Отец называл меня «Берди»[3]; говорил, что я его маленькая птичка. Мое настоящее имя – очень красивое, говорил он, но больше подходит взрослой даме, к нему пристали шелка и длинные юбки, зато у него нет крыльев и оно не умеет летать.
– А мне что, нужно имя с крыльями?
– Ну конечно, а ты как думаешь?
– А зачем ты тогда дал мне то, другое?
Тут он серьезнел, как всегда, когда разговор хотя бы краем выходил на
– Твоя мама назвала тебя в честь своего отца. Ей было важно, чтобы в тебе было что-то от ее семьи.
– Хотя они и не хотели меня знать?
– Хотя и не хотели, – говорил он с улыбкой и ерошил мне волосы так, что я сразу чувствовала: никакие беды не страшны той, которую любят так, как он любит меня.

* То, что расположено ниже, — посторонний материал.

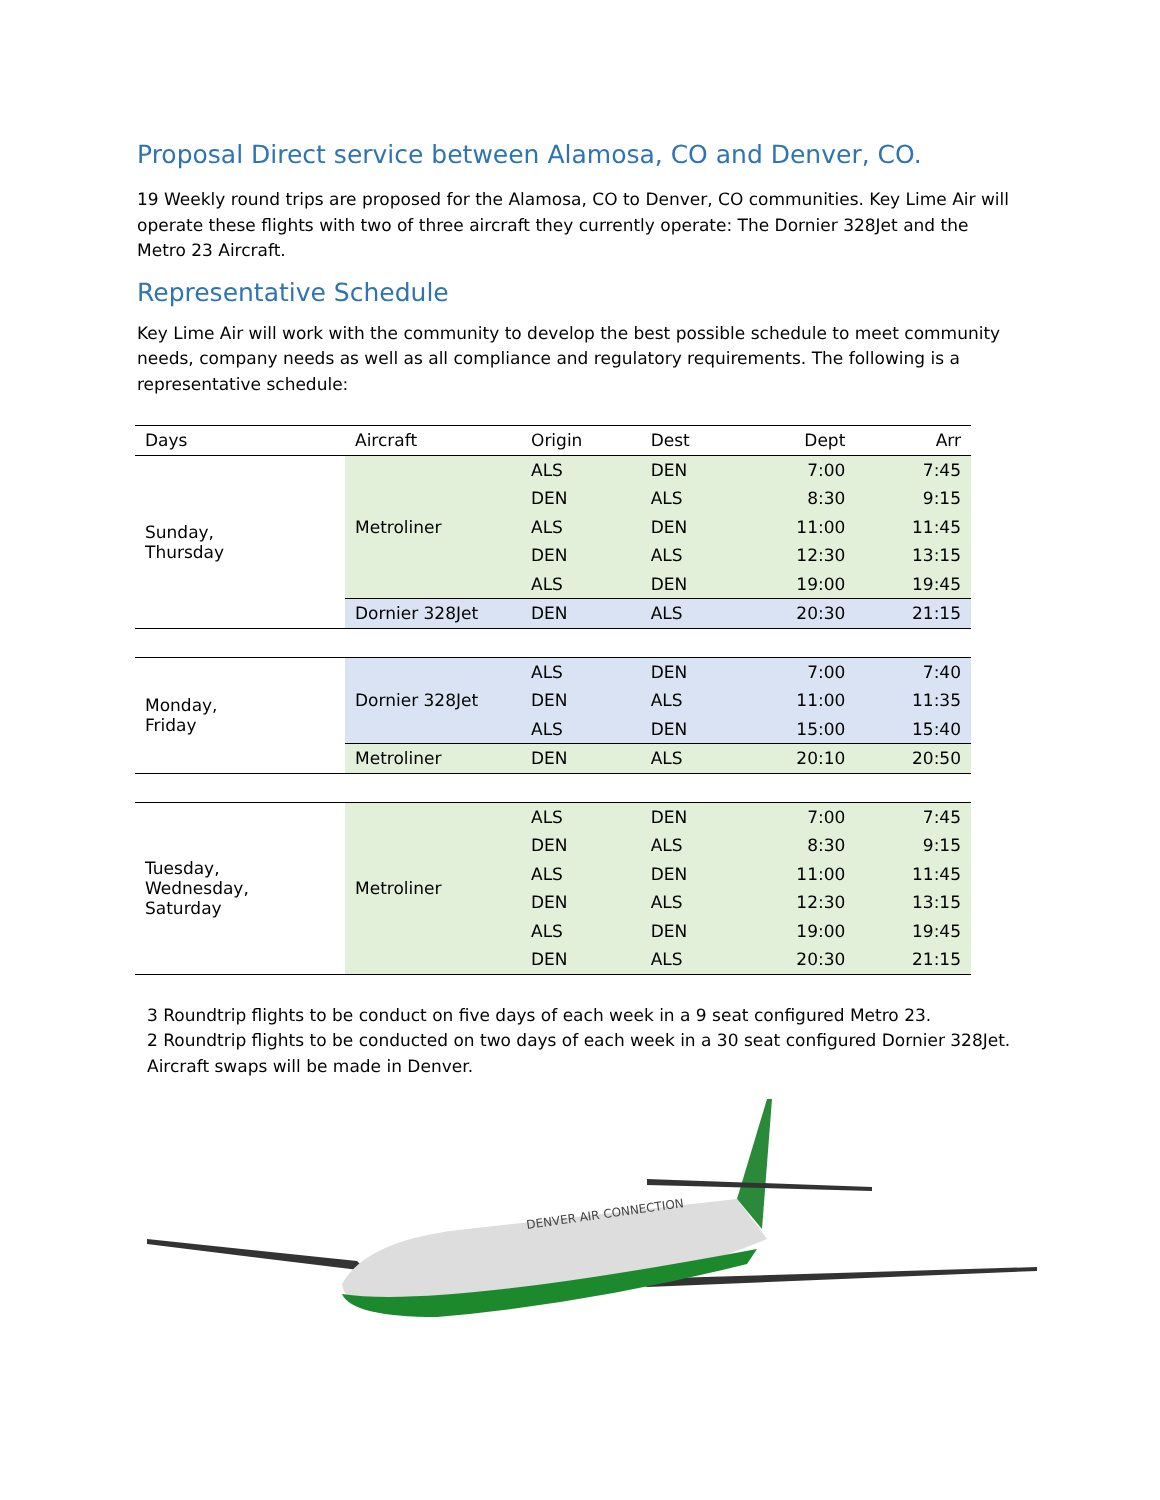Proposal Direct service between Alamosa, CO and Denver, CO.
19 Weekly round trips are proposed for the Alamosa, CO to Denver, CO communities. Key Lime Air will operate these flights with two of three aircraft they currently operate: The Dornier 328Jet and the Metro 23 Aircraft.
Representative Schedule
Key Lime Air will work with the community to develop the best possible schedule to meet community needs, company needs as well as all compliance and regulatory requirements. The following is a representative schedule:
| Days | Aircraft | Origin | Dest | Dept | Arr |
| --- | --- | --- | --- | --- | --- |
| Sunday, Thursday | Metroliner | ALS | DEN | 7:00 | 7:45 |
| | | DEN | ALS | 8:30 | 9:15 |
| | | ALS | DEN | 11:00 | 11:45 |
| | | DEN | ALS | 12:30 | 13:15 |
| | | ALS | DEN | 19:00 | 19:45 |
| | Dornier 328Jet | DEN | ALS | 20:30 | 21:15 |
| Monday, Friday | Dornier 328Jet | ALS | DEN | 7:00 | 7:40 |
| | | DEN | ALS | 11:00 | 11:35 |
| | | ALS | DEN | 15:00 | 15:40 |
| | Metroliner | DEN | ALS | 20:10 | 20:50 |
| Tuesday, Wednesday, Saturday | Metroliner | ALS | DEN | 7:00 | 7:45 |
| | | DEN | ALS | 8:30 | 9:15 |
| | | ALS | DEN | 11:00 | 11:45 |
| | | DEN | ALS | 12:30 | 13:15 |
| | | ALS | DEN | 19:00 | 19:45 |
| | | DEN | ALS | 20:30 | 21:15 |
3 Roundtrip flights to be conduct on five days of each week in a 9 seat configured Metro 23.
2 Roundtrip flights to be conducted on two days of each week in a 30 seat configured Dornier 328Jet.
Aircraft swaps will be made in Denver.
DENVER AIR CONNECTION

Мастерская отца казалась мне местом чудес. Большой верстак под окном был весь усыпан пружинками, заклепками, металлическими пластинками, проволочками, колокольчиками, маятниками и колючими стрелками. Бывало, я крадучись входила в мастерскую через открытую дверь, вставала на колени на невысокий деревянный табурет и начинала перебирать вещички на верстаке, а он тем временем работал над какой-нибудь любопытной умной штуковиной, прилаживал к ней крохотные хрупкие частички, которые брал у меня из пальцев, иногда поднимая их к свету, так что они сверкали, как драгоценности. В такие моменты я без конца задавала ему вопросы, на которые он отвечал, глядя на меня поверх лупы; при этом он брал с меня клятвенное обещание – ни одной живой душе не говорить о том, что я видела в его мастерской, ведь мой отец не только ремонтировал старые часы, но еще изобретал новые.